Only the lines below from the one containing "6. Eclipse 2020-06 설치" to the one containing "-vm (jdk 경로) . . . -Xms256m -Xmx256m" should be repeated, both included and unchanged.
TASK INPUT Block Start
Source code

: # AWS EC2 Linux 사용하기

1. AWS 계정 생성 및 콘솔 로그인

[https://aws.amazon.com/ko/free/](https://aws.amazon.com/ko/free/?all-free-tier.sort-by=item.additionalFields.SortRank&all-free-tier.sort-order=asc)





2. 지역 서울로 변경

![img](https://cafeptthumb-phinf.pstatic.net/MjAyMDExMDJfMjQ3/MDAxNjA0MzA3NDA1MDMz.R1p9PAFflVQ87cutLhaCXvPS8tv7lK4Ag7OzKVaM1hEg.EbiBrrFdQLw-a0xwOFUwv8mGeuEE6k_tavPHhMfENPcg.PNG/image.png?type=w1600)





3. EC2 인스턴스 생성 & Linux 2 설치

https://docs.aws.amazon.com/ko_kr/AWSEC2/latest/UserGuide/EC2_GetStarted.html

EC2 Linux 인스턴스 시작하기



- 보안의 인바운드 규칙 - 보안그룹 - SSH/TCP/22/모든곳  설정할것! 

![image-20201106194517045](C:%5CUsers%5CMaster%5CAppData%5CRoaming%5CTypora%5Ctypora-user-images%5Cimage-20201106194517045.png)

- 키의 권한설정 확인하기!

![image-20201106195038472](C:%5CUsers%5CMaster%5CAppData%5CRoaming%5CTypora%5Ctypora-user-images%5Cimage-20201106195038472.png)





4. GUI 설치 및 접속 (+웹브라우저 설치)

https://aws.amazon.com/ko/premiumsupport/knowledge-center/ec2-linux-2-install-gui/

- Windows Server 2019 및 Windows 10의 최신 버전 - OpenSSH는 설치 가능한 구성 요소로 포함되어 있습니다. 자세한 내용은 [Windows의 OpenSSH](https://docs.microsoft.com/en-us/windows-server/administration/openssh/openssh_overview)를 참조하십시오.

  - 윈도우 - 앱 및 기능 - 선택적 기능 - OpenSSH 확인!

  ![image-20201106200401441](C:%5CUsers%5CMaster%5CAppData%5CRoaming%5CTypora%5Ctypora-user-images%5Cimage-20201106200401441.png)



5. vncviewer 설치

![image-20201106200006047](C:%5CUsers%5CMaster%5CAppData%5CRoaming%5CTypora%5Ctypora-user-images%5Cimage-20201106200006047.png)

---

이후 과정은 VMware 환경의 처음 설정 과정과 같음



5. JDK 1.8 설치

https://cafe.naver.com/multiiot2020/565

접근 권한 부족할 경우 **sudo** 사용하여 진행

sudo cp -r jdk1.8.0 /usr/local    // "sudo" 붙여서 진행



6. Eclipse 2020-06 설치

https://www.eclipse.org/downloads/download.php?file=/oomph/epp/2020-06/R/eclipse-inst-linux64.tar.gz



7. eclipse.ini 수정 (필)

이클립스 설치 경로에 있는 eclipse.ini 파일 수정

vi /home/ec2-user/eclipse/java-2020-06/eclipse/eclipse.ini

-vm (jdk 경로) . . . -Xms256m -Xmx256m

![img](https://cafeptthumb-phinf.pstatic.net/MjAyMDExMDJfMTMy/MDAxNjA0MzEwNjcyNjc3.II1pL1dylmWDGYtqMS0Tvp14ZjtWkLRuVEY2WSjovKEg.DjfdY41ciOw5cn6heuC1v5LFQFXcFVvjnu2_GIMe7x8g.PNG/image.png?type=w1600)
TASK INPUT Block End
• _SOLUTION FOR THIS TASK_
6. Eclipse 2020-06 설치

https://www.eclipse.org/downloads/download.php?file=/oomph/epp/2020-06/R/eclipse-inst-linux64.tar.gz



7. eclipse.ini 수정 (필)

이클립스 설치 경로에 있는 eclipse.ini 파일 수정

vi /home/ec2-user/eclipse/java-2020-06/eclipse/eclipse.ini

-vm (jdk 경로) . . . -Xms256m -Xmx256m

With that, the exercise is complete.